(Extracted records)
··········

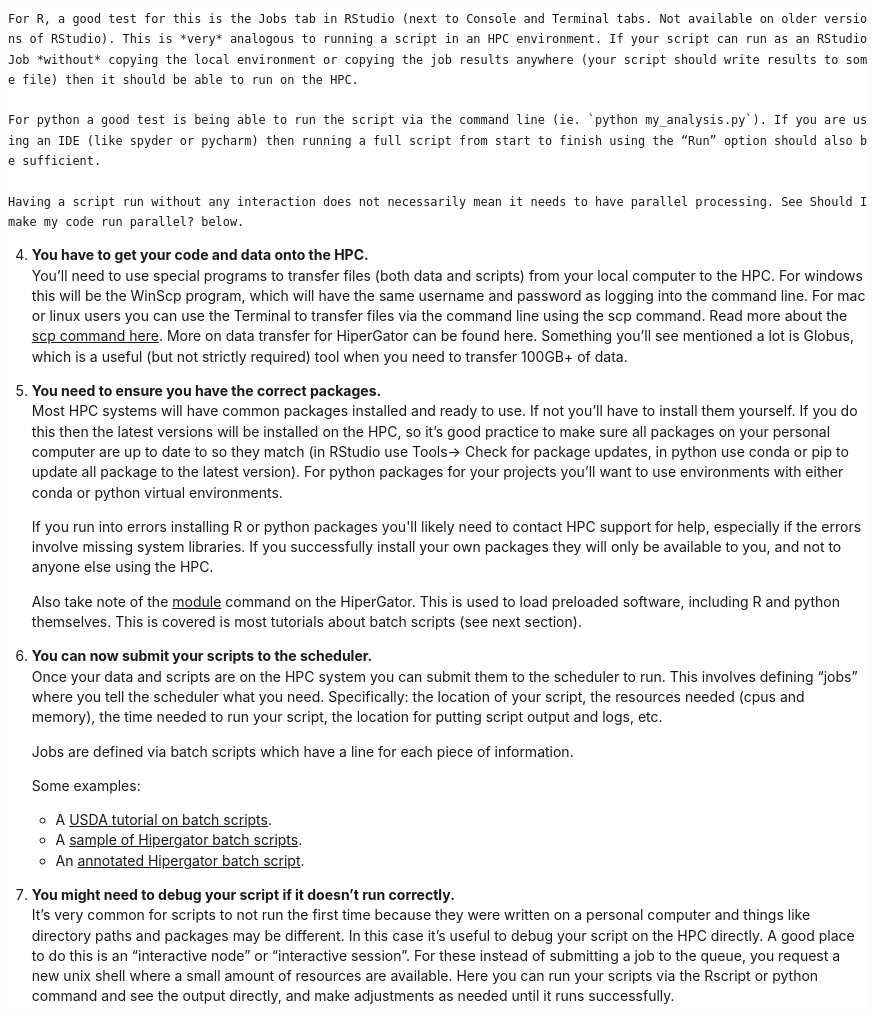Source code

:     For R, a good test for this is the Jobs tab in RStudio (next to Console and Terminal tabs. Not available on older versions of RStudio). This is *very* analogous to running a script in an HPC environment. If your script can run as an RStudio Job *without* copying the local environment or copying the job results anywhere (your script should write results to some file) then it should be able to run on the HPC.

    For python a good test is being able to run the script via the command line (ie. `python my_analysis.py`). If you are using an IDE (like spyder or pycharm) then running a full script from start to finish using the “Run” option should also be sufficient.

    Having a script run without any interaction does not necessarily mean it needs to have parallel processing. See Should I make my code run parallel? below. 

4. **You have to get your code and data onto the HPC.**  
    You’ll need to use special programs to transfer files (both data and scripts) from your local computer to the HPC. For windows this will be the WinScp program, which will have the same username and password as logging into the command line. For mac or linux users you can use the Terminal to transfer files via the command line using the scp command. Read more about the [scp command here](https://scinet.usda.gov/guide/ceres/#using-scp-to-transfer-data). More on data transfer for HiperGator can be found here. Something you’ll see mentioned a lot is Globus, which is a useful (but not strictly required) tool when you need to transfer 100GB+ of data. 

5. **You need to ensure you have the correct packages.**  
    Most HPC systems will have common packages installed and ready to use. If not you’ll have to install them yourself. If you do this then the latest versions will be installed on the HPC, so it’s good practice to make sure all packages on your personal computer are up to date to so they match (in RStudio use Tools-> Check for package updates, in python use conda or pip to update all package to the latest version).
    For python packages for your projects you’ll want to use environments with either conda or python virtual environments.  
    
    If you run into errors installing R or python packages you'll likely need to contact HPC support for help, especially if the errors involve missing system libraries. If you successfully install your own packages they will only be available to you, and not to anyone else using the HPC.  

    Also take note of the [module](https://help.rc.ufl.edu/doc/Modules_Basic_Usage) command on the HiperGator. This is used to load preloaded software, including R and python themselves. This is covered is most tutorials about batch scripts (see next section).

6. **You can now submit your scripts to the scheduler.**  
    Once your data and scripts are on the HPC system you can submit them to the scheduler to run. This involves defining “jobs” where you tell the scheduler what you need. Specifically: the location of your script, the resources needed (cpus and memory), the time needed to run your script, the location for putting script output and logs, etc. 

    Jobs are defined via batch scripts which have a line for each piece of information.

    Some examples:  
    
    - A [USDA tutorial on batch scripts](https://geospatial.101workbook.org/Workshops/2-Session2-intro-to-ceres.html#batch-computing-on-ceres).
    - A [sample of Hipergator batch scripts](https://help.rc.ufl.edu/doc/Sample_SLURM_Scripts).
    - An [annotated Hipergator batch script](https://help.rc.ufl.edu/doc/Annotated_SLURM_Script).

7. **You might need to debug your script if it doesn’t run correctly.**  
    It’s very common for scripts to not run the first time because they were written on a personal computer and things like directory paths and packages may be different. In this case it’s useful to debug your script on the HPC directly. 
    A good place to do this is an “interactive node” or “interactive session”. For these instead of submitting a job to the queue, you request a new unix shell where a small amount of resources are available. Here you can run your scripts via the Rscript or python command and see the output directly, and make adjustments as needed until it runs successfully.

··········

Directions =
Copy each line of the records above without change, but do not include any picture.

Answer space =
Source code

:     For R, a good test for this is the Jobs tab in RStudio (next to Console and Terminal tabs. Not available on older versions of RStudio). This is *very* analogous to running a script in an HPC environment. If your script can run as an RStudio Job *without* copying the local environment or copying the job results anywhere (your script should write results to some file) then it should be able to run on the HPC.

    For python a good test is being able to run the script via the command line (ie. `python my_analysis.py`). If you are using an IDE (like spyder or pycharm) then running a full script from start to finish using the “Run” option should also be sufficient.

    Having a script run without any interaction does not necessarily mean it needs to have parallel processing. See Should I make my code run parallel? below. 

4. **You have to get your code and data onto the HPC.**  
    You’ll need to use special programs to transfer files (both data and scripts) from your local computer to the HPC. For windows this will be the WinScp program, which will have the same username and password as logging into the command line. For mac or linux users you can use the Terminal to transfer files via the command line using the scp command. Read more about the [scp command here](https://scinet.usda.gov/guide/ceres/#using-scp-to-transfer-data). More on data transfer for HiperGator can be found here. Something you’ll see mentioned a lot is Globus, which is a useful (but not strictly required) tool when you need to transfer 100GB+ of data. 

5. **You need to ensure you have the correct packages.**  
    Most HPC systems will have common packages installed and ready to use. If not you’ll have to install them yourself. If you do this then the latest versions will be installed on the HPC, so it’s good practice to make sure all packages on your personal computer are up to date to so they match (in RStudio use Tools-> Check for package updates, in python use conda or pip to update all package to the latest version).
    For python packages for your projects you’ll want to use environments with either conda or python virtual environments.  
    
    If you run into errors installing R or python packages you'll likely need to contact HPC support for help, especially if the errors involve missing system libraries. If you successfully install your own packages they will only be available to you, and not to anyone else using the HPC.  

    Also take note of the [module](https://help.rc.ufl.edu/doc/Modules_Basic_Usage) command on the HiperGator. This is used to load preloaded software, including R and python themselves. This is covered is most tutorials about batch scripts (see next section).

6. **You can now submit your scripts to the scheduler.**  
    Once your data and scripts are on the HPC system you can submit them to the scheduler to run. This involves defining “jobs” where you tell the scheduler what you need. Specifically: the location of your script, the resources needed (cpus and memory), the time needed to run your script, the location for putting script output and logs, etc. 

    Jobs are defined via batch scripts which have a line for each piece of information.

    Some examples:  
    
    - A [USDA tutorial on batch scripts](https://geospatial.101workbook.org/Workshops/2-Session2-intro-to-ceres.html#batch-computing-on-ceres).
    - A [sample of Hipergator batch scripts](https://help.rc.ufl.edu/doc/Sample_SLURM_Scripts).
    - An [annotated Hipergator batch script](https://help.rc.ufl.edu/doc/Annotated_SLURM_Script).

7. **You might need to debug your script if it doesn’t run correctly.**  
    It’s very common for scripts to not run the first time because they were written on a personal computer and things like directory paths and packages may be different. In this case it’s useful to debug your script on the HPC directly. 
    A good place to do this is an “interactive node” or “interactive session”. For these instead of submitting a job to the queue, you request a new unix shell where a small amount of resources are available. Here you can run your scripts via the Rscript or python command and see the output directly, and make adjustments as needed until it runs successfully.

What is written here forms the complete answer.